Published: 26 April 2011

Spring is a time of change across much of the United States. Cool dry air at the surface is refreshed by a warm, moist gulf flow while the upper atmosphere remains seasonally cool. This sets the stage for a convective playground like no other, and the folk here for MC3E take play time seriously! The increasingly swift tempo of pre-campaign preparations changed gears smoothly into operations. Aided by excellent guidance from the forecast team (charged with aiding operational decisions both in the thick of operations and also in forward planning) Mission Scientists Steven Rutledge and Ed Zipser called for back-to-back late-night, early-morning aircraft missions, while principal investigator Mike Jensen, aided by a small volunteer army, increased the balloon borne sonde launches to eight per day.

Jonathan Sepulveda, a research pilot with the University of North Dakota (UND), readies the Citation for another cloud-penetrating mission. The UNC carries a suite of microphysical and dynamical probes, including the High Volume Precipitation Spectrometer from the ARM Aerial Facility.

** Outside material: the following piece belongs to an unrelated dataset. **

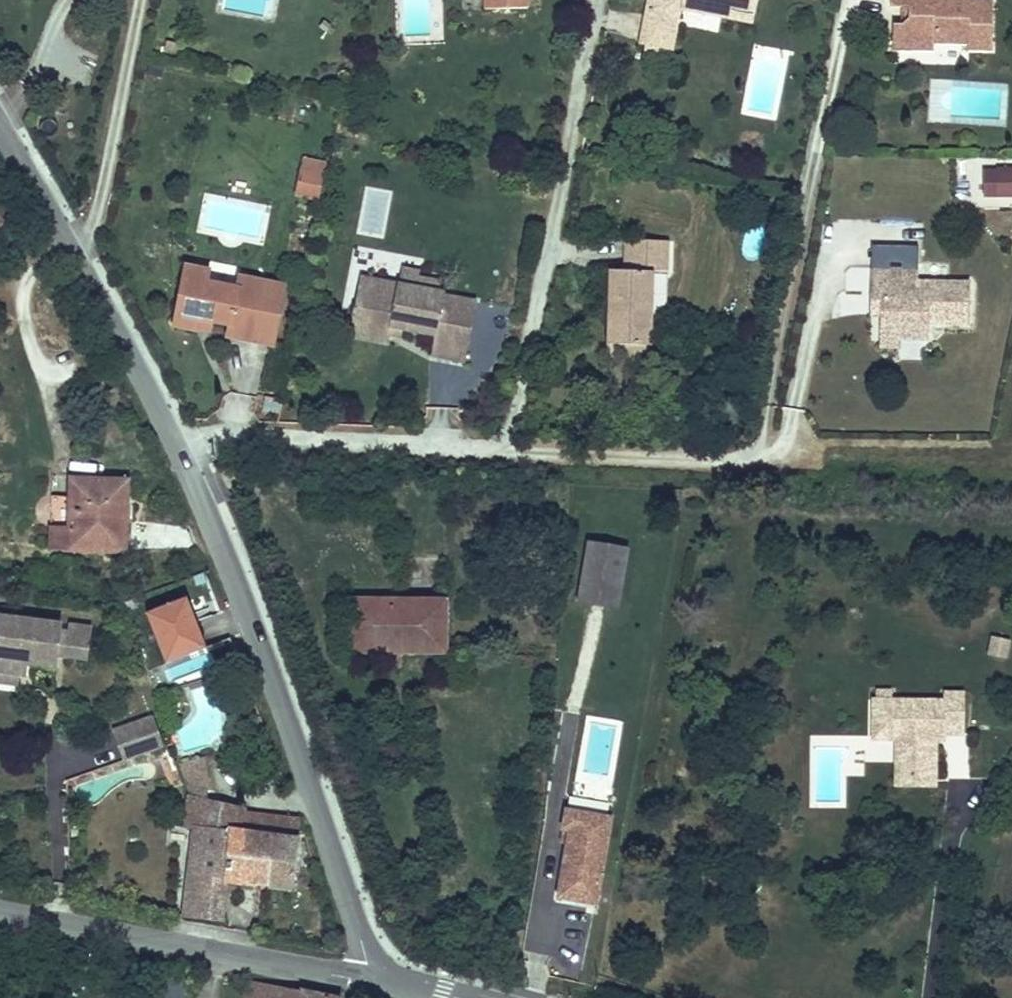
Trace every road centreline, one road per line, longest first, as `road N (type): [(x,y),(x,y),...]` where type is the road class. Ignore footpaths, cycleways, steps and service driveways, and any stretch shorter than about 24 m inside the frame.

As forecast, two distinct waves of precipitation pushed across the Department of Energy’s Southern Great Plains (SGP) ARM Climate Research Facility site. Due to weak winds in the top levels of the atmosphere, the storms did not push out ice clouds in front of the storm, a prized target of the in situ sampling platform (the University of North Dakota Citation), so a very early Sunday morning aircraft mission was scrubbed. While overnight Sunday was set up in a very similar fashion, there was one vital difference: strong north-westerly winds aloft were pushing a cold air mass over the site, destabilizing the atmosphere to the point very strong thunderstorms formed right in the middle of the dense surface and remote sensing network. Unlike the preceding storms, these were so intense and hit the top of the atmosphere so hard they threw thick anvils heavy with a mixture of ice crystals that scientists are pushing hard to understand.
Kevin Bowley, from McGill University, monitors the development of a strong thunderstorm bearing down on the Morris sounding site.

In the very early hours of Monday morning all present in the radar control room at the SGP central facility witnessed a wonderful site: Overlaid on top of a display showing remote sensing data from the C-band ARM scanning precipitation radar (C-SAPR) were twin tracks representing the location of the two airborne platforms. The ER2 high altitude aircraft above the clouds was flying tracks above the in-cloud Citation, collecting vital ice phase measurements.

So it seems nature delivered an Easter egg to the science community this weekend, and the dedication and hard work of the MC3E team helped find it: complex precipitation events sampled in situ, remotely, and on the ground in the middle of a network of upper air observations. Are we tired? Yes. Excited? You bet!